Records to use START

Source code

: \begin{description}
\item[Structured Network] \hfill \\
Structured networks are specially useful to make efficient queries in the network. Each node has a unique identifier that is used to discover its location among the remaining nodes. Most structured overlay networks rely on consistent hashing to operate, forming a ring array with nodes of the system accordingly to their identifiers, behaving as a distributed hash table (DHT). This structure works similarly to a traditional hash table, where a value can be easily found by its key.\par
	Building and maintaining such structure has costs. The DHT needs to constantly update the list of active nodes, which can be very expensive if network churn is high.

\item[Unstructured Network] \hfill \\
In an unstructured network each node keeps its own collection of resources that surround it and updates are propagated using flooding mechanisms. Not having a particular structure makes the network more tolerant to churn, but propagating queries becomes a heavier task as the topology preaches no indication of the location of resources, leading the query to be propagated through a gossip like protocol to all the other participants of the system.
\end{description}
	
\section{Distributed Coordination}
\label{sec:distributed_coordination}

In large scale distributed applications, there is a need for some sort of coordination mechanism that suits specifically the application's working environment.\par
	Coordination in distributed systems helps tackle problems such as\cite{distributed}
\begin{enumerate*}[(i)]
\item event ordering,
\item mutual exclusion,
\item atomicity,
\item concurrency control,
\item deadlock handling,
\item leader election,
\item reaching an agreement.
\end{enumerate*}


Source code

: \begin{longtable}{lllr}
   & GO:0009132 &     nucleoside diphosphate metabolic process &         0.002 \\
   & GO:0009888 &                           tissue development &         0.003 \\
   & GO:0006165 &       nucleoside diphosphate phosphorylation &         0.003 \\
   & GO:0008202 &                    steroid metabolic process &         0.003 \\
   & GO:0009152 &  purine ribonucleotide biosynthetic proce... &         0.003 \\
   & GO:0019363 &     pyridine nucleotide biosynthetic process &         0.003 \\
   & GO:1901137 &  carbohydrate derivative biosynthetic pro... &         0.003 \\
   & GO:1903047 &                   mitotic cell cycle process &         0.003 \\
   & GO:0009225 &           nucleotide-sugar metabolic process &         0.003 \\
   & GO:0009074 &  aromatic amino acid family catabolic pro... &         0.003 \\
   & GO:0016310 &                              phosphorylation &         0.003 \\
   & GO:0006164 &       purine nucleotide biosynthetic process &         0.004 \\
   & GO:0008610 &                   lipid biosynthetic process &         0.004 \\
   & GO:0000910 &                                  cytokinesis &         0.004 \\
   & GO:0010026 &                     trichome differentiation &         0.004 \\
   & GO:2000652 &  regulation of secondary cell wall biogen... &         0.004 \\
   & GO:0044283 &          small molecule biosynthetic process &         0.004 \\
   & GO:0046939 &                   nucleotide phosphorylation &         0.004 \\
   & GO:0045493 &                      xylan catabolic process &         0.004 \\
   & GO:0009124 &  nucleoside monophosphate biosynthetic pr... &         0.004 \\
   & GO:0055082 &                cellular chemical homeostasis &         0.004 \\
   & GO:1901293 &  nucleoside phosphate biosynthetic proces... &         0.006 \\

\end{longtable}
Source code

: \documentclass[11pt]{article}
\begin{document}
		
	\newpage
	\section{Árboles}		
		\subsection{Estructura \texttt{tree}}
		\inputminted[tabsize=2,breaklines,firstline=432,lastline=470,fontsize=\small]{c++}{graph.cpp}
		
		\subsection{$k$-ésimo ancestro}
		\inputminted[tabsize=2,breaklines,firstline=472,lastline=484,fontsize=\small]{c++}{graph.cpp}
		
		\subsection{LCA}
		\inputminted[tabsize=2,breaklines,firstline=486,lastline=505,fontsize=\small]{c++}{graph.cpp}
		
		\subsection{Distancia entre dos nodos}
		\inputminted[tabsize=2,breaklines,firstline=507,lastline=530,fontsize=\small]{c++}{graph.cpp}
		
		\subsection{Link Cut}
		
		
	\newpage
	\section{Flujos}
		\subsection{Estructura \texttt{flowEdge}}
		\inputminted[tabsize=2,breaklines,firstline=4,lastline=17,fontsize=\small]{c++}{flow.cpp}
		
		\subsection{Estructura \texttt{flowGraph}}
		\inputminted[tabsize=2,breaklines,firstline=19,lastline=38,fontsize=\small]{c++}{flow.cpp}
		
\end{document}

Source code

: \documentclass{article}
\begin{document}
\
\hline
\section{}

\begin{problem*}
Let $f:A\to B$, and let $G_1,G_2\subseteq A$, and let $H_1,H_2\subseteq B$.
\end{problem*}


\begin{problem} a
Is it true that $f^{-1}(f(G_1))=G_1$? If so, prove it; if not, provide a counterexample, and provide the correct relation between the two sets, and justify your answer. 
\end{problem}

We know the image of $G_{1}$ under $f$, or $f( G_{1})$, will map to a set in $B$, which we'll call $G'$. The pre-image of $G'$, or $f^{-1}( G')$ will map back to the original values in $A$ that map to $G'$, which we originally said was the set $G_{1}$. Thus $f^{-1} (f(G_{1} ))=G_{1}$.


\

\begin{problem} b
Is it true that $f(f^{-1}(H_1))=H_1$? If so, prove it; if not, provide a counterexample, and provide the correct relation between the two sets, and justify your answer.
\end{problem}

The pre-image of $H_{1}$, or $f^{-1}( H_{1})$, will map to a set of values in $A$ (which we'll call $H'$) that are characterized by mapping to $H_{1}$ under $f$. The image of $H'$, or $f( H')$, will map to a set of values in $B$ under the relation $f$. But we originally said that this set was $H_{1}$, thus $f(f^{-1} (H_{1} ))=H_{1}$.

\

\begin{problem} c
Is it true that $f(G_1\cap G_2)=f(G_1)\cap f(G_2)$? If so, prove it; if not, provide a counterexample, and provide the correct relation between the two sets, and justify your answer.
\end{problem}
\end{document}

Records to use END

■ Directive
Would you reproduce all the entries exactly?

■ Response
Source code

: \begin{description}
\item[Structured Network] \hfill \\
Structured networks are specially useful to make efficient queries in the network. Each node has a unique identifier that is used to discover its location among the remaining nodes. Most structured overlay networks rely on consistent hashing to operate, forming a ring array with nodes of the system accordingly to their identifiers, behaving as a distributed hash table (DHT). This structure works similarly to a traditional hash table, where a value can be easily found by its key.\par
	Building and maintaining such structure has costs. The DHT needs to constantly update the list of active nodes, which can be very expensive if network churn is high.

\item[Unstructured Network] \hfill \\
In an unstructured network each node keeps its own collection of resources that surround it and updates are propagated using flooding mechanisms. Not having a particular structure makes the network more tolerant to churn, but propagating queries becomes a heavier task as the topology preaches no indication of the location of resources, leading the query to be propagated through a gossip like protocol to all the other participants of the system.
\end{description}
	
\section{Distributed Coordination}
\label{sec:distributed_coordination}

In large scale distributed applications, there is a need for some sort of coordination mechanism that suits specifically the application's working environment.\par
	Coordination in distributed systems helps tackle problems such as\cite{distributed}
\begin{enumerate*}[(i)]
\item event ordering,
\item mutual exclusion,
\item atomicity,
\item concurrency control,
\item deadlock handling,
\item leader election,
\item reaching an agreement.
\end{enumerate*}


Source code

: \begin{longtable}{lllr}
   & GO:0009132 &     nucleoside diphosphate metabolic process &         0.002 \\
   & GO:0009888 &                           tissue development &         0.003 \\
   & GO:0006165 &       nucleoside diphosphate phosphorylation &         0.003 \\
   & GO:0008202 &                    steroid metabolic process &         0.003 \\
   & GO:0009152 &  purine ribonucleotide biosynthetic proce... &         0.003 \\
   & GO:0019363 &     pyridine nucleotide biosynthetic process &         0.003 \\
   & GO:1901137 &  carbohydrate derivative biosynthetic pro... &         0.003 \\
   & GO:1903047 &                   mitotic cell cycle process &         0.003 \\
   & GO:0009225 &           nucleotide-sugar metabolic process &         0.003 \\
   & GO:0009074 &  aromatic amino acid family catabolic pro... &         0.003 \\
   & GO:0016310 &                              phosphorylation &         0.003 \\
   & GO:0006164 &       purine nucleotide biosynthetic process &         0.004 \\
   & GO:0008610 &                   lipid biosynthetic process &         0.004 \\
   & GO:0000910 &                                  cytokinesis &         0.004 \\
   & GO:0010026 &                     trichome differentiation &         0.004 \\
   & GO:2000652 &  regulation of secondary cell wall biogen... &         0.004 \\
   & GO:0044283 &          small molecule biosynthetic process &         0.004 \\
   & GO:0046939 &                   nucleotide phosphorylation &         0.004 \\
   & GO:0045493 &                      xylan catabolic process &         0.004 \\
   & GO:0009124 &  nucleoside monophosphate biosynthetic pr... &         0.004 \\
   & GO:0055082 &                cellular chemical homeostasis &         0.004 \\
   & GO:1901293 &  nucleoside phosphate biosynthetic proces... &         0.006 \\

\end{longtable}
Source code

: \documentclass[11pt]{article}
\begin{document}
		
	\newpage
	\section{Árboles}		
		\subsection{Estructura \texttt{tree}}
		\inputminted[tabsize=2,breaklines,firstline=432,lastline=470,fontsize=\small]{c++}{graph.cpp}
		
		\subsection{$k$-ésimo ancestro}
		\inputminted[tabsize=2,breaklines,firstline=472,lastline=484,fontsize=\small]{c++}{graph.cpp}
		
		\subsection{LCA}
		\inputminted[tabsize=2,breaklines,firstline=486,lastline=505,fontsize=\small]{c++}{graph.cpp}
		
		\subsection{Distancia entre dos nodos}
		\inputminted[tabsize=2,breaklines,firstline=507,lastline=530,fontsize=\small]{c++}{graph.cpp}
		
		\subsection{Link Cut}
		
		
	\newpage
	\section{Flujos}
		\subsection{Estructura \texttt{flowEdge}}
		\inputminted[tabsize=2,breaklines,firstline=4,lastline=17,fontsize=\small]{c++}{flow.cpp}
		
		\subsection{Estructura \texttt{flowGraph}}
		\inputminted[tabsize=2,breaklines,firstline=19,lastline=38,fontsize=\small]{c++}{flow.cpp}
		
\end{document}

Source code

: \documentclass{article}
\begin{document}
\
\hline
\section{}

\begin{problem*}
Let $f:A\to B$, and let $G_1,G_2\subseteq A$, and let $H_1,H_2\subseteq B$.
\end{problem*}


\begin{problem} a
Is it true that $f^{-1}(f(G_1))=G_1$? If so, prove it; if not, provide a counterexample, and provide the correct relation between the two sets, and justify your answer. 
\end{problem}

We know the image of $G_{1}$ under $f$, or $f( G_{1})$, will map to a set in $B$, which we'll call $G'$. The pre-image of $G'$, or $f^{-1}( G')$ will map back to the original values in $A$ that map to $G'$, which we originally said was the set $G_{1}$. Thus $f^{-1} (f(G_{1} ))=G_{1}$.


\

\begin{problem} b
Is it true that $f(f^{-1}(H_1))=H_1$? If so, prove it; if not, provide a counterexample, and provide the correct relation between the two sets, and justify your answer.
\end{problem}

The pre-image of $H_{1}$, or $f^{-1}( H_{1})$, will map to a set of values in $A$ (which we'll call $H'$) that are characterized by mapping to $H_{1}$ under $f$. The image of $H'$, or $f( H')$, will map to a set of values in $B$ under the relation $f$. But we originally said that this set was $H_{1}$, thus $f(f^{-1} (H_{1} ))=H_{1}$.

\

\begin{problem} c
Is it true that $f(G_1\cap G_2)=f(G_1)\cap f(G_2)$? If so, prove it; if not, provide a counterexample, and provide the correct relation between the two sets, and justify your answer.
\end{problem}
\end{document}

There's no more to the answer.